An absolute return orientation
Mackenzie’s flagship alternative mutual fund includes a market-neutral equity sleeve, which includes long and short positions. Another major component, the fixed-income credit sleeve, is absolute return-oriented and is similarly able to get both long and short exposure; it’s also able to use leverage to amplify returns from investment-grade bonds.

“The third leg of the stool is global macro, which takes macroeconomic inputs and makes inferences on the relative values of commodities, currencies, equities, and other sub-asset classes in the marketplace,” Schnitman said, noting that Mackenzie also offers a standalone Global Macro liquid alternatives fund. “That slice of the absolute return strategy is managed by two people who have 10 years of experience with this type of approach at CPPIB.”
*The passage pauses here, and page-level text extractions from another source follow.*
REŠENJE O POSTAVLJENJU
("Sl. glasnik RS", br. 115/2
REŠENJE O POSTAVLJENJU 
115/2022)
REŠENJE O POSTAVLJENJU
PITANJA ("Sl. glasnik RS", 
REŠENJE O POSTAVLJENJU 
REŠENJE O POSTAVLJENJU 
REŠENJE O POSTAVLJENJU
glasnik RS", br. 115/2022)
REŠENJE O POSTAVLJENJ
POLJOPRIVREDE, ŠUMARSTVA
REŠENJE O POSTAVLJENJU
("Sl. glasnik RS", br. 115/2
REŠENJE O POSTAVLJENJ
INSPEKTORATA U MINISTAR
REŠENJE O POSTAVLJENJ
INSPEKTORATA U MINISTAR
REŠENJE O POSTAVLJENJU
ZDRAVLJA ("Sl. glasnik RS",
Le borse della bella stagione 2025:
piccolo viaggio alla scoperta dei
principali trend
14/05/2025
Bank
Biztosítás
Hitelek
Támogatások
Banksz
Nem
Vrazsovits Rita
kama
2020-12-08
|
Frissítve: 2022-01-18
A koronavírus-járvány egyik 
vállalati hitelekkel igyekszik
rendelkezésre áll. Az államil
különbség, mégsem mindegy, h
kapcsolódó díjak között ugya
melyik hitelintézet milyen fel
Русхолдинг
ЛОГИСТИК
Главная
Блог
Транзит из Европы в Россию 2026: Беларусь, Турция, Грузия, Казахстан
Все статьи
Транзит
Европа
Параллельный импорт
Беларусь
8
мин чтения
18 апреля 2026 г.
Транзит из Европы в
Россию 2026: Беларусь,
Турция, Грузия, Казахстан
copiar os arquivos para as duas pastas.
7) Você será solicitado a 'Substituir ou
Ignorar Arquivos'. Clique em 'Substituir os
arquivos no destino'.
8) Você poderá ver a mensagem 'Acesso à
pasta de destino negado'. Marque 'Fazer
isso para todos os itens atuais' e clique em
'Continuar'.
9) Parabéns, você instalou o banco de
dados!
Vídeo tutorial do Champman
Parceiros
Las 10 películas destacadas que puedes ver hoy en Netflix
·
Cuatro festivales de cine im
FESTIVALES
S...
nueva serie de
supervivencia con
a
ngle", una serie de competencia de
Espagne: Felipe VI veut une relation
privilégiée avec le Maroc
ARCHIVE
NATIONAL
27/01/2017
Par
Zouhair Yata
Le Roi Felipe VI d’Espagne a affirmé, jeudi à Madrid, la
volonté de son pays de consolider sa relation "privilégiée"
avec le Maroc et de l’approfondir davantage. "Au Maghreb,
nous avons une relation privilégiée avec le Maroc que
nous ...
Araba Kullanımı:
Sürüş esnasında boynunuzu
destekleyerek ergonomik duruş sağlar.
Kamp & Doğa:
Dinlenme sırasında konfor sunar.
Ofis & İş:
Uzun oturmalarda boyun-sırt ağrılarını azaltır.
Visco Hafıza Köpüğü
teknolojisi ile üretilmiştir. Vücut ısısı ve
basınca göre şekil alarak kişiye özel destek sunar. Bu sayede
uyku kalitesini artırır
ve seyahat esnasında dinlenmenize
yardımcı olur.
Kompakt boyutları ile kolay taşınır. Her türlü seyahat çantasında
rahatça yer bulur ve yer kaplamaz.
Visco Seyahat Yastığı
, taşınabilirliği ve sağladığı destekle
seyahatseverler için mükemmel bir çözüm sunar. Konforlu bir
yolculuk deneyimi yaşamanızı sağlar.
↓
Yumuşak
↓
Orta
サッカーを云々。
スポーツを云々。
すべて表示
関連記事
If the experience of the U.S. is any indication, the forecast for absolute return-oriented funds among retail investors in Canada over the next few years is extremely positive. Schnitman noted that after the financial crisis of 2008, absolute-return strategies saw a dramatic surge in popularity; today, alternative mutual funds domiciled in the U.S. hold around US$700 billion in assets, with around half in alternative strategies that include absolute return-focused funds.

To be sure, Mackenzie has been doing its part to support that wave. Over the past two years, it has expanded its liquid-alt line-up to include a shelf of four alternative-strategy solutions, one alternative-asset fund, and one alternative-asset ETF. It also recently announced lower management fees for three of its absolute return-oriented products.

“I think that Canadian retail investors can benefit greatly from having these types of funds in their portfolios, and we’re very excited to provide these options to help them achieve their goals,” Schnitman said.